Greenberg, M., Nguyen, M., Stello, B., Goldberg, A., Barraco, R., GI-Porter, B., Kurt, A., Dusza, S., & Kane, B. (2014). Mechanical falls: Are patients willing to discuss their risk with a health care provider? The Journal of Emergency Medicine, 48(1), 108-114.e2. doi:10.1016/j.jemermed.2014.07.037
Mechanical Falls: Are Patients Willing to Discuss Their Risk With a Health Care Provider?The Journal of Emergency Medicine
AbstractBackground: Falls in the elderly cause serious injury. Objective: We aimed to determine subjects’ comfort in discussing fall risk and home safety evaluations. Methods: This prospective study surveyed a convenience sample of subjects ($50 years old) in an emergency department (ED), health fair (HF), and family practice (FP). The survey included the Falls Efficacy Scale and Vulnerable Elders Survey—validated surveys measuring fall concern and functional decline.

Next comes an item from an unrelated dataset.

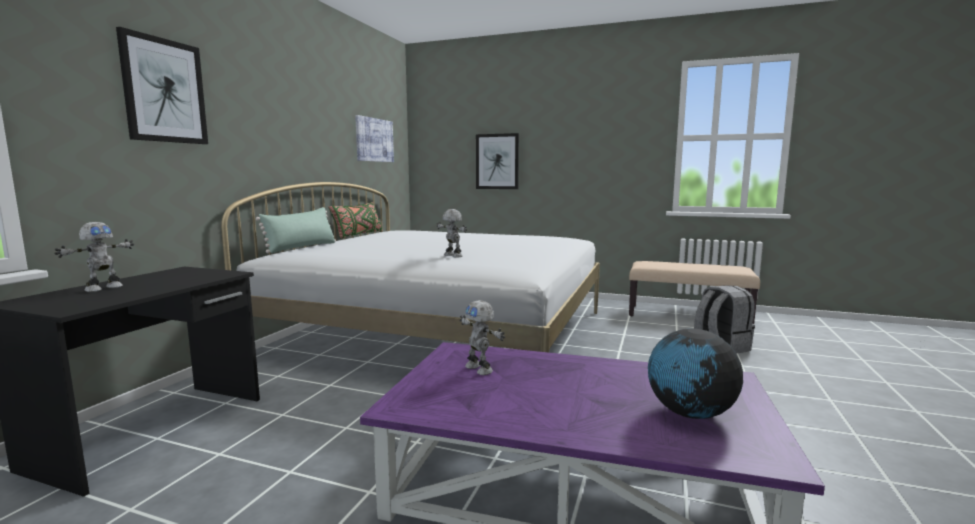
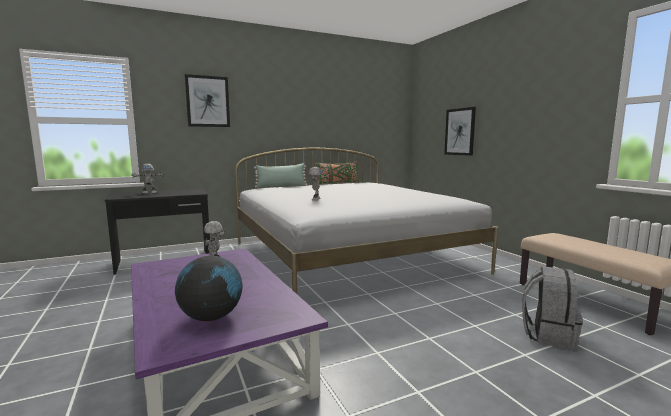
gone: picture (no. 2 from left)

Other data—environmental living conditions, participant behaviors, fall frequency—were collected. The associations between perceived fall risk and participant characteristics were assessed using descriptive statistics and random-effects logistic regression. Results: Participants (n = 416, 38% males, 62% females) had a mean age of 67.6 years; 35% were high fall risk. Previous year falls (p = 0.002), use of assistive device (p < 0.001), having at least one alcoholic drink/week (p = 0.043), and poor or fair perceived health status (p < 0.001) were associated with perceived fall risk. HF respondents were more willing than FP respondents to discuss falls (84.9% vs. 73.1%, p = 0.025). The difference was not significant between the HF and ED respondents (84.9% vs. 76.9, p = 0.11). HF subjects were more willing than FP to have a home safety inspection (68.9% vs. 45.9%, p < 0.001). The difference was not significant between the HF and ED respondents (68.9% vs 58.5, p = 0.09). Conclusions: Perceived and actual fall risks are highly associated. Most participants are willing to discuss their fall risk and a home safety evaluation. HF subjects were most willing to have these discussions; ED subjects were less willing than HF, but not significantly different from health fair participants. FP participants were significantly less willing to have these discussions than HF participants. This may suggest a meaningful opportunity for fall risk prevention in outpatient settings such as health fairs and the ED.